In line with our obsession for everything that is foreign, it seems we prefer to have even our medicines made in distant shores. Latest industry figures reveal that the ten top foreign pharma firms present in the Indian market account for nearly 25.4% of the over all Rs 47,690 crore domestic pharmaceutical market. Now that may not in itself be a particularly impressive figure worth crowing about, but considering the fact that just five years back the figure stood at 15%, it certainly does paint us a picture of what to expect in the days ahead.
So what does the future have in store for our homegrown firms? Well, it would appear that unless they get their act together in a hurry, the fabulous success they have enjoyed on the back of mass-marketing of generic versions of drugs originating in the West could soon be coming to an end. The high growth witnessed by leading members of the domestic industry owes a large measure of gratitude to govt regulations that had
legalized copying of original drugs invented by big pharma abroad , thereby opening the door for firms like Ranbaxy and Dr Reddy’s to develop cheaper versions of patented drugs. In place since 1971, this copy-from-the-rich-to-give-to-the-poor regime finally had to be replaced in the wake of India becoming a member of the WTO, and subsequently being forced to comply with its norms. In its place, India decided to enforce a product patent regime, which banned copying and selling of patented drugs launched after 1995. Obviously, that could not be good news for local firms that haven’t quite invested in the kind of research that could yield breakthroughs allowing them to come up with patents of their own. Already, foreign pharma firms have been growing at well above the average industry growth rate of 16.5% per annum-Abbott grew 25.8 per cent in 2010, Sanofi-Aventis grew 20.4 per cent, while Pfizer, Merck & Co and Novartis grew 20.7 per cent, 20 per cent and 17.7 per cent, respectively. However, in the spirit of optimism, one could see this as an opportunity for our own local companies to actually dedicate adequate resources on coming out with innovative products of their own which won’t require them to rely on copying patents from abroad, allowing them to get rid of the foreign yoke once and for all-after all, you can only go so far on the back of copying from the guy next door, no matter how well it served you in getting through your high-school exams.

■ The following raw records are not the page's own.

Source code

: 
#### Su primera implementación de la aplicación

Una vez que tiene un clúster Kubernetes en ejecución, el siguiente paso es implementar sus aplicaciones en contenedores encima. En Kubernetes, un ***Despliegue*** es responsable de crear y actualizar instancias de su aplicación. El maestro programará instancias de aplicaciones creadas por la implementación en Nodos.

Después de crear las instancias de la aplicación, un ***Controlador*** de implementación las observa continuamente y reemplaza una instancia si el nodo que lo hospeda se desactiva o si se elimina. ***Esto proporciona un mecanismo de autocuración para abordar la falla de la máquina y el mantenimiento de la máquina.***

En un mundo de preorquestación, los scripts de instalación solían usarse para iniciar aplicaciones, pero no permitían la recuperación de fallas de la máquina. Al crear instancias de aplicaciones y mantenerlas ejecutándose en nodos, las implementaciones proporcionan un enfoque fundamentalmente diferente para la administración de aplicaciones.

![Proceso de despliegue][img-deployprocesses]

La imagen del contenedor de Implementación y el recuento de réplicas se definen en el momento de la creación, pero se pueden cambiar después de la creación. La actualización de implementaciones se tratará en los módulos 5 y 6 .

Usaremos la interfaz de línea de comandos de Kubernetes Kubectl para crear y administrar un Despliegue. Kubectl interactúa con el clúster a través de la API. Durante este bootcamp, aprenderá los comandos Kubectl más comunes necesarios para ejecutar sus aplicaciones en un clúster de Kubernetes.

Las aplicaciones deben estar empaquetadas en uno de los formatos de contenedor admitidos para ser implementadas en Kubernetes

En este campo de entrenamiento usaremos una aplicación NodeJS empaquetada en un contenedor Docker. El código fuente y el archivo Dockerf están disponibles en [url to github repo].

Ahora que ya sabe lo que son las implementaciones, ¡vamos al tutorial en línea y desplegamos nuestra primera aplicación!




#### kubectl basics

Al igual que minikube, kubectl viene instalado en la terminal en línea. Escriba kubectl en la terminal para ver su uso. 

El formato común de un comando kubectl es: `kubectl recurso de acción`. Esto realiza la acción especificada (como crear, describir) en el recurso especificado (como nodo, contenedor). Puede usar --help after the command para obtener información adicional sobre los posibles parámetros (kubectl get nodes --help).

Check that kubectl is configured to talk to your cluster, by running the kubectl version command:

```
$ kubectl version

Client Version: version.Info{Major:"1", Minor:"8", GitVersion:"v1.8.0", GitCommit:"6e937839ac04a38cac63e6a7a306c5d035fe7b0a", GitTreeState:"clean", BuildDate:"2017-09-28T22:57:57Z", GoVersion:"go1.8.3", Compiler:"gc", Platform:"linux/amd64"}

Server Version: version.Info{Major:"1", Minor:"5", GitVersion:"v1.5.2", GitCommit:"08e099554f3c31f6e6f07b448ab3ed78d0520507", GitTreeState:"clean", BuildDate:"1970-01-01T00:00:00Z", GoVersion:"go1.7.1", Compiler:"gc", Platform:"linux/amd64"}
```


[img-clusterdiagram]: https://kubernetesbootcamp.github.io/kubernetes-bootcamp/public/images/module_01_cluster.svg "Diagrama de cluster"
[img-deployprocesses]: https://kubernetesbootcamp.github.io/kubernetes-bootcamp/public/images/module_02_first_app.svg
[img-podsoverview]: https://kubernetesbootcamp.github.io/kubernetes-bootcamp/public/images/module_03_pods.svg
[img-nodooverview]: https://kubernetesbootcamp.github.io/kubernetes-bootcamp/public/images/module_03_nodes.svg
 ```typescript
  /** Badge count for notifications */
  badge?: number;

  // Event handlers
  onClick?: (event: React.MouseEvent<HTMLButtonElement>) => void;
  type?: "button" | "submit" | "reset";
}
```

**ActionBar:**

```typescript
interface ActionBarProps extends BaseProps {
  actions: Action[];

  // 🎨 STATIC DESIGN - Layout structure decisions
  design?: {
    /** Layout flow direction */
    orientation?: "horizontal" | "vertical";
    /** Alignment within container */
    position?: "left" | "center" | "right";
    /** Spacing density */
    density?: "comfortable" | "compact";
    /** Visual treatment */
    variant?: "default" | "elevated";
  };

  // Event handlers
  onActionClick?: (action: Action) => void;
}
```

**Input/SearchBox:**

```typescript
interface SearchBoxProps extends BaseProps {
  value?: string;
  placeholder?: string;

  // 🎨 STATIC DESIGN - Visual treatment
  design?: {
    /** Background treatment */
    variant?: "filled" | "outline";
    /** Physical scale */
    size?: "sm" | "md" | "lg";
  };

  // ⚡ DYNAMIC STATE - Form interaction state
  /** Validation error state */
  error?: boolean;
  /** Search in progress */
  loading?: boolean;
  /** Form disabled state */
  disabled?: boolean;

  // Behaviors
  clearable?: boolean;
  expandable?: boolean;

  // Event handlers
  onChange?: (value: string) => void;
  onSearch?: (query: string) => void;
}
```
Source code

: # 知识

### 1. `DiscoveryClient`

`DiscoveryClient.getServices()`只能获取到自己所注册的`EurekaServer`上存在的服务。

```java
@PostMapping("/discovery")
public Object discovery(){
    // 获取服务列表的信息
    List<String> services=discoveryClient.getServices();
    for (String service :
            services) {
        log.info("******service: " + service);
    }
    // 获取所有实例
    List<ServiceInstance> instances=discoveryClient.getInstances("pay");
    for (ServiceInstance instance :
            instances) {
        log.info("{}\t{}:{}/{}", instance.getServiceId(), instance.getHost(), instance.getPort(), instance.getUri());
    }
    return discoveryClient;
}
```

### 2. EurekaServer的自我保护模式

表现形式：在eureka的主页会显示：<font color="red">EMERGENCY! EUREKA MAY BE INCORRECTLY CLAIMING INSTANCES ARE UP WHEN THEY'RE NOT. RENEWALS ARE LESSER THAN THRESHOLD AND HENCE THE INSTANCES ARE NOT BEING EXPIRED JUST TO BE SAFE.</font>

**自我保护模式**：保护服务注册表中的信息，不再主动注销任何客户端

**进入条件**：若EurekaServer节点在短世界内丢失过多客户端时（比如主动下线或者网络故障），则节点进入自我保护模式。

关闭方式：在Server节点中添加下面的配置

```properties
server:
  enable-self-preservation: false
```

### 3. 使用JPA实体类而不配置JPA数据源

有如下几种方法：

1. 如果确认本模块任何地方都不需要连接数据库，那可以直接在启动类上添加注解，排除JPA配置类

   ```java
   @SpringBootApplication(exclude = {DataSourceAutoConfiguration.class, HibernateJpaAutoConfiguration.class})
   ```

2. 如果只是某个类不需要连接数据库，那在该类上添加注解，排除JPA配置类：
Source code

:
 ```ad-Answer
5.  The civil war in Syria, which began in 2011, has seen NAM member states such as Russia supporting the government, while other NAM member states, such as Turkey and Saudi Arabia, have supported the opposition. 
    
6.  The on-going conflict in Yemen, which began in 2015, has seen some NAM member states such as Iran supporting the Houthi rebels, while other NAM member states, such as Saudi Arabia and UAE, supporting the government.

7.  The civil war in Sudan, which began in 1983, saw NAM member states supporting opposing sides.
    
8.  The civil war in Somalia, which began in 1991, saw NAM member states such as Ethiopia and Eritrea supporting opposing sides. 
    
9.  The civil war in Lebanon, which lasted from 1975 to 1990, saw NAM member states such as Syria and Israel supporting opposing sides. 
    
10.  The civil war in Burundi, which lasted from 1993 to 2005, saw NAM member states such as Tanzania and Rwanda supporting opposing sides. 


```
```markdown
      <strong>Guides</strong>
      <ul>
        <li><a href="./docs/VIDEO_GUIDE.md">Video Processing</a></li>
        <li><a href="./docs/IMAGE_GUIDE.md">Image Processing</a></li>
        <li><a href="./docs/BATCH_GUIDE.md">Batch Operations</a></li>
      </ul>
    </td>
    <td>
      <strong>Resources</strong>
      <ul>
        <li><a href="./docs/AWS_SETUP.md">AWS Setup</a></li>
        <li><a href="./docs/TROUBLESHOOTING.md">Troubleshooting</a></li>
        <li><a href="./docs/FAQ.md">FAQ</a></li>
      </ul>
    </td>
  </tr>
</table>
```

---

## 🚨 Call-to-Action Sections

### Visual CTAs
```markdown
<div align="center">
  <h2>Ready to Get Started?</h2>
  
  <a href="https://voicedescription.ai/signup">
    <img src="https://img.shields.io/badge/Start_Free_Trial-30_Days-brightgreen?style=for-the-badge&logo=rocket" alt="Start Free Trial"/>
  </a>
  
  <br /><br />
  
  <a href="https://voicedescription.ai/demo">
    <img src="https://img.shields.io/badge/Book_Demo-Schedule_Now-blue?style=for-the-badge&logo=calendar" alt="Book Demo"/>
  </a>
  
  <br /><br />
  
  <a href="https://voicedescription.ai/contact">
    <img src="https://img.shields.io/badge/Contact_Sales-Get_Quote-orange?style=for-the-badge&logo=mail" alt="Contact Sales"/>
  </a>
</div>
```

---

At the same time, customers across the country can expect to get access to the latest high quality medicines without having to wait for Indian firms to come out with their own versions of the same drugs, thereby resulting in a more or less win-win scenario for most stakeholders.
With a recent McKinsey report predicting the Indian pharmaceutical market to grow to $55 billion by 2020 from $12.6 billion in 2009, the coming decade holds out the promise of some good times indeed for the numerous foreign pharma firms already present in the country. The recent string of acquisitions of local firms has already paved the way for foreign pharma majors to dominate the field in the coming years and it should be interesting to wait and watch just how our domestic firms gear up to guard their own turf.